9. A method for increasing the lithium (Li) concentration in a pool, the method comprising: A dense lithium selective membrane (108) is arranged (1700) in the housing (102) to divide the housing (102) into a first chamber (104) and a second chamber (106); A feed stream (110) comprising seawater is supplied (1702) to the second chamber (106); Supply (1704) enriched flow (120) to the first chamber (104); A voltage (1706) is applied between the cathode electrode (105) located in the first chamber (104) and the anode electrode (107) located in the second chamber (106) to initiate an oxidation electrochemical reaction on the anode electrode and a reduction electrochemical reaction on the cathode electrode. and Li atoms from seawater (1708) are driven through a dense lithium-selective membrane into the enriched feed. The thickness of the dense lithium selective film is less than 400 μm, and The cathode electrode is made of copper hollow fiber coated with platinum-ruthenium (Pt-Ru), and the cathode electrode forms an internal channel to receive CO2 from outside the housing and release CO2 in the enrichment stream.

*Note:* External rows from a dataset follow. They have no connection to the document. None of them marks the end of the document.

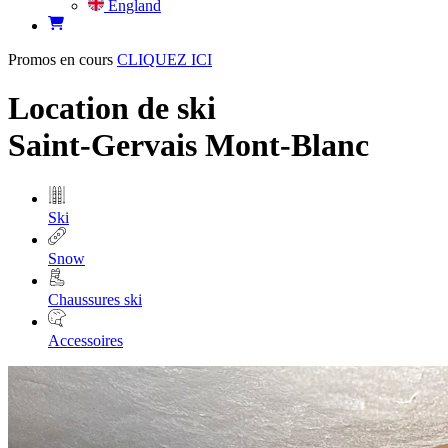
England
Promos en cours
CLIQUEZ ICI
Location de ski
Saint-Gervais Mont-Blanc
Ski
Snow
Chaussures ski
Accessoires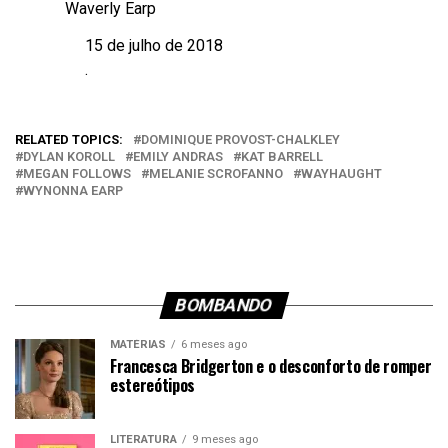
Waverly Earp
15 de julho de 2018
Data
.
Em relação a
RELATED TOPICS:
DOMINIQUE PROVOST-CHALKLEY
DYLAN KOROLL
EMILY ANDRAS
KAT BARRELL
MEGAN FOLLOWS
MELANIE SCROFANNO
WAYHAUGHT
WYNONNA EARP
BOMBANDO
MATÉRIAS
6 meses ago
Francesca Bridgerton e o desconforto de romper
estereótipos
LITERATURA
9 meses ago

10. The method of claim 9, wherein the dense lithium selective film is a glass-type Li x La 2 / 3-x / 3 TiO3 (LLTO) film, where x is 0.23 to 0.

67.

11. The method of claim 9, further comprising: Inject acid into the enriched stream to maintain the pH at 4.5 to 7.

0.

12. The method of claim 9, further comprising: A first anion exchange membrane is added to the second chamber to form a third chamber, thereby placing the anode electrode in the third chamber.

13. The method of claim 12, further comprising: An anode stream is supplied to the third chamber, which is different from the feed stream and the enrichment stream. The anode stream is configured not to absorb chlorine generated by the anode electrode, thereby capturing the chlorine at the port formed in the third chamber.

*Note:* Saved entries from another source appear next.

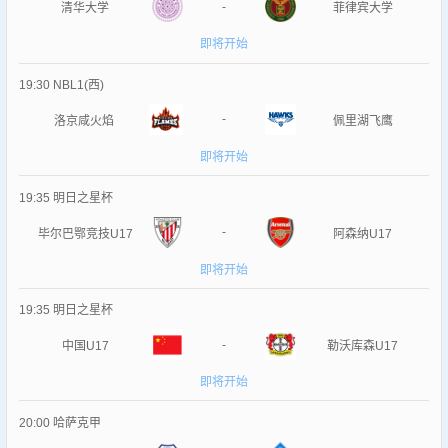
-
清华大学
菲律宾大学
即将开始
19:30
NBL1(西)
-
洛京咸火焰
佩里湖飞鹰
即将开始
19:35
明日之星杯
-
毕尔巴鄂竞技U17
阿森纳U17
即将开始
19:35
明日之星杯
-
中国U17
勒沃库森U17
即将开始
20:00
哈萨克甲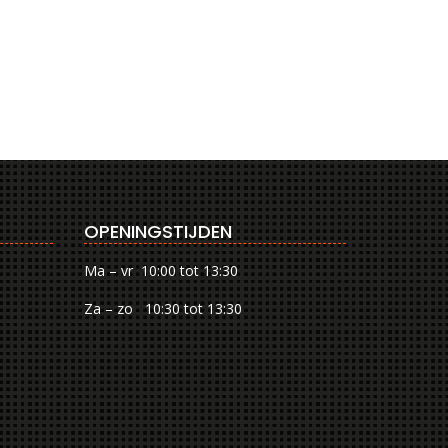
OPENINGSTIJDEN
Ma – vr 10:00 tot 13:30
Za – zo 10:30 tot 13:30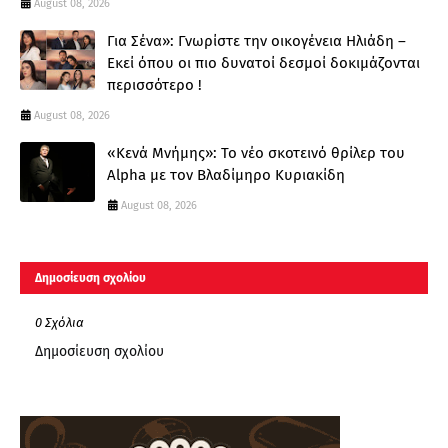
August 08, 2026
Για Σένα»: Γνωρίστε την οικογένεια Ηλιάδη –
Εκεί όπου οι πιο δυνατοί δεσμοί δοκιμάζονται
περισσότερο !
August 08, 2026
«Κενά Μνήμης»: Το νέο σκοτεινό θρίλερ του
Alpha με τον Βλαδίμηρο Κυριακίδη
August 08, 2026
Δημοσίευση σχολίου
0 Σχόλια
Δημοσίευση σχολίου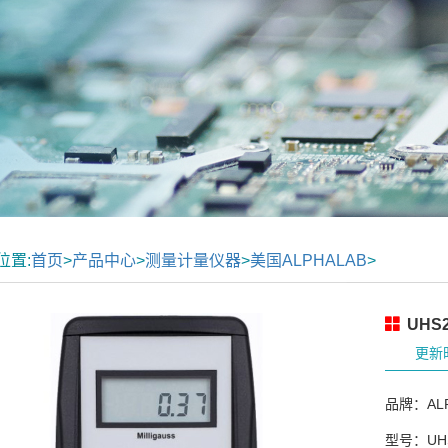
位置:
首页
>
产品中心
>
测量计量仪器
>
美国ALPHALAB
>
UHS
更新时
品牌：ALP
型号：UH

14. The method of claim 12, further comprising: A second anion exchange membrane is added to the first chamber to form a fourth chamber, thereby placing the cathode electrode in the fourth chamber.

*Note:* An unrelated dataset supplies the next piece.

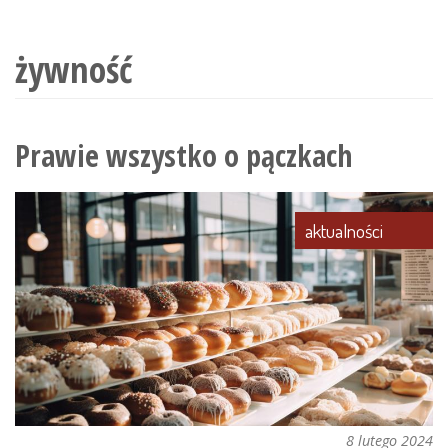
wyszukiwania
żywność
Prawie wszystko o pączkach
aktualności
8 lutego 2024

15. The method of claim 14, further comprising: A cathode stream is supplied to the fourth chamber, which is different from the feed stream and enrichment stream.

16. A cell (100) for increasing the lithium (Li) concentration in a stream, the cell (100) comprising: Shell (102); A dense lithium selective membrane (108) located inside the housing (102) and dividing the housing (102) into a first chamber (104) and a second chamber (106); Cathode electrode (105) located in the first chamber (104); The anode electrode (107) is located in the second chamber (106); A first conduit loop (116) is fluidly connected to the second chamber (106) and is configured to supply a feed stream (110) to the second chamber (106); A second conduit loop (124) is fluidly connected to the first chamber (104), configured to circulate enriched flow (120) through the first chamber (104); and A power supply (109) is configured to apply a voltage between the cathode and anode electrodes to initiate an oxidation electrochemical reaction at the anode electrode and a reduction electrochemical reaction at the cathode electrode. The thickness of the dense lithium selective film is less than 400 μm. The dense lithium selective membrane is configured to be sufficiently dense that it is impermeable to water and gas. The cathode electrode is made of copper hollow fiber coated with platinum-ruthenium (Pt-Ru), and the cathode electrode forms an internal channel to receive CO2 from outside the housing and release CO2 in the enrichment stream.

17. The cell of claim 16, wherein the dense lithium selective membrane is a glass-type Li x La 2 / 3-x / 3 TiO3 (LLTO) film, where x is 0.23 to 0.67.